For some time previously both Byron and Shelley had made yachting a pastime, and in the choice and management of their yachts, they found Edward John Trelawny, who had been in the Navy, very useful to them. On July 8, 1822, Shelley, with his friend Williams, and a boy, named Vivian, put to sea in a new boat called The Ariel, which Shelley had recently purchased. They ran into a sea-fog, and it was not long before a short, but very violent thunder-storm broke over them. The fog cleared, and the storm passed, but The Ariel was no more to be seen. Then followed a terrible week of suspense. Mary Shelley and Jane Williams cherished a sinking hope, but on July 16 the body of Williams was washed ashore, and on July 18, three miles away, the body of Shelley was found.

The authorities insisted on the bodies being cremated on the spot in accordance with their health regulations.

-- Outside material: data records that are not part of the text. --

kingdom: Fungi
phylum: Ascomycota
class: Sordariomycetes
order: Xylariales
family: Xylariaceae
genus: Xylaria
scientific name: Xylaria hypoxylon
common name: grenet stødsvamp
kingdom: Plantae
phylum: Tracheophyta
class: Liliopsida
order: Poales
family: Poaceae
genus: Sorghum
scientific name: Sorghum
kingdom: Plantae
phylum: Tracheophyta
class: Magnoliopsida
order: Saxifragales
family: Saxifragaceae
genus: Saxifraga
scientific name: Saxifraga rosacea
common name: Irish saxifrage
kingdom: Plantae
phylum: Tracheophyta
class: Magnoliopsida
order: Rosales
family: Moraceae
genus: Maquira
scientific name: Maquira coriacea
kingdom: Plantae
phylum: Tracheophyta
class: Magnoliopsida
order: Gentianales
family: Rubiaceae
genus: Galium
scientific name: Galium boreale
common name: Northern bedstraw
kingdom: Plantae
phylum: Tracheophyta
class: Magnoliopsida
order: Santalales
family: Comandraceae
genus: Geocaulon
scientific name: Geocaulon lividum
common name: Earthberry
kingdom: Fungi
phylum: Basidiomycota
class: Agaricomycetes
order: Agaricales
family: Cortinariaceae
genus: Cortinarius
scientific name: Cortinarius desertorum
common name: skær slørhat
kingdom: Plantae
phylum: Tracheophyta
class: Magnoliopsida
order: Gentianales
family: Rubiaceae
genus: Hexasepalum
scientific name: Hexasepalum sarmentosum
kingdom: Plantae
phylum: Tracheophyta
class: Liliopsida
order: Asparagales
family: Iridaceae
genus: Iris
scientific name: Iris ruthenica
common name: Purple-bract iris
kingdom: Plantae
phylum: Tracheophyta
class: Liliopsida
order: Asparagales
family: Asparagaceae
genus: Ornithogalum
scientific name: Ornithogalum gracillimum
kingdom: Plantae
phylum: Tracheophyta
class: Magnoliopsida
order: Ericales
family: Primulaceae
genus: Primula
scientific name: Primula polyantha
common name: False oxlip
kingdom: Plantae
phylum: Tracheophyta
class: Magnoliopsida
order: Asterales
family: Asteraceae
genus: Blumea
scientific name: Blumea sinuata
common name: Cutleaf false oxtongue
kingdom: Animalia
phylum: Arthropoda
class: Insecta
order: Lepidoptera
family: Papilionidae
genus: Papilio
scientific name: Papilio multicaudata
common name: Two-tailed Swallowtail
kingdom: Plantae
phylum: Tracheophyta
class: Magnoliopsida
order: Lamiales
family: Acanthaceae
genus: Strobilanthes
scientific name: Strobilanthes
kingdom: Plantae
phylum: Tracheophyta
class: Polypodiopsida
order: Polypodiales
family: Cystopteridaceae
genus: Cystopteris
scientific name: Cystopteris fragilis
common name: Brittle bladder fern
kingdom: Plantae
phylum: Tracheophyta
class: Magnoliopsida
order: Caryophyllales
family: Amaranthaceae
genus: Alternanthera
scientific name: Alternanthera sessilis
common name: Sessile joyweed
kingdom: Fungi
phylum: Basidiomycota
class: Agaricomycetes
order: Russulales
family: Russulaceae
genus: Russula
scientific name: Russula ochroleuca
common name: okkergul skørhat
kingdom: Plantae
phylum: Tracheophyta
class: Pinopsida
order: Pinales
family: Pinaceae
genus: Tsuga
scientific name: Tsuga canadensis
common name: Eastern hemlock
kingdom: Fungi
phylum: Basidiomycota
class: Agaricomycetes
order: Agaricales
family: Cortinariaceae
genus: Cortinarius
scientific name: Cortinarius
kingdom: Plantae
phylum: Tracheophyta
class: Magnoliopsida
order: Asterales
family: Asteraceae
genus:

A small wooden hut, called “Bagno di Shelley,” now marks the place of Shelley’s cremation. His ashes were taken by Trelawny, and afterwards deposited in the cemetery of Rome near the grave of Keats.

Byron felt the death of Shelley very keenly, but he steeled himself against any emotional expression of loss, as he thought that any exhibition of feeling was a sign of weakness and womanliness. There was no doubt whatever about his affection for, and admiration of, Shelley—“the best and least selfish man I ever knew.” Shelley had appointed him one of his executors, and had left him a legacy of two thousand pounds. The legacy he refused in the interests of Mary Shelley. He was most careful to fulfil his duties as an executor faithfully, and employed Hanson to assist him.

Upon the death of Shelley, Byron found himself saddled with the Hunt family—rather a predicament! but he admitted that he was more or less responsible for the position. He was too generous to let Hunt down—at the same time he found him very unreasonable and difficult. Hunt bitterly complained that he had not given him the support he might have done in his journalistic enterprise. The Liberal had failed. The Press heaped upon it the most scathing criticisms, and Byron’s friends protested most strongly against his association with it. The entire blame for its failure was, of course, laid at Byron’s door. But he had never had any heart in the venture from the first, and it was only out of sympathy for Hunt and his family that he had seriously entertained the proposal in the first instance. Hunt’s disappointment made both him and his wife thoroughly discontented, but they stayed on at the Palazzo Lanfranchi, and accepted Byron’s favours with little show of gratitude. Byron had a sincere wish to assist Hunt, but he found it exasperatingly difficult to give him any effectual help. “I cannot describe to you,” he wrote to Moore, “the despairing sensation of trying to do something for a man who seems incapable, or unwilling, to do anything further for himself—at least to the purpose. It is like pulling a man out of a river, who directly throws himself in again.”

Things did not go very well for Byron at this juncture; his life was full of worries. The Gambas were again banished, and this time from all Tuscan territory. Of course, the Countess Guiccioli insisted that Byron should accompany them, and arrangements were made for them to sail to Genoa.

Byron accordingly set out in the Bolivar with his friends, and with Hunt, Marianne Hunt, and the six  children in tow!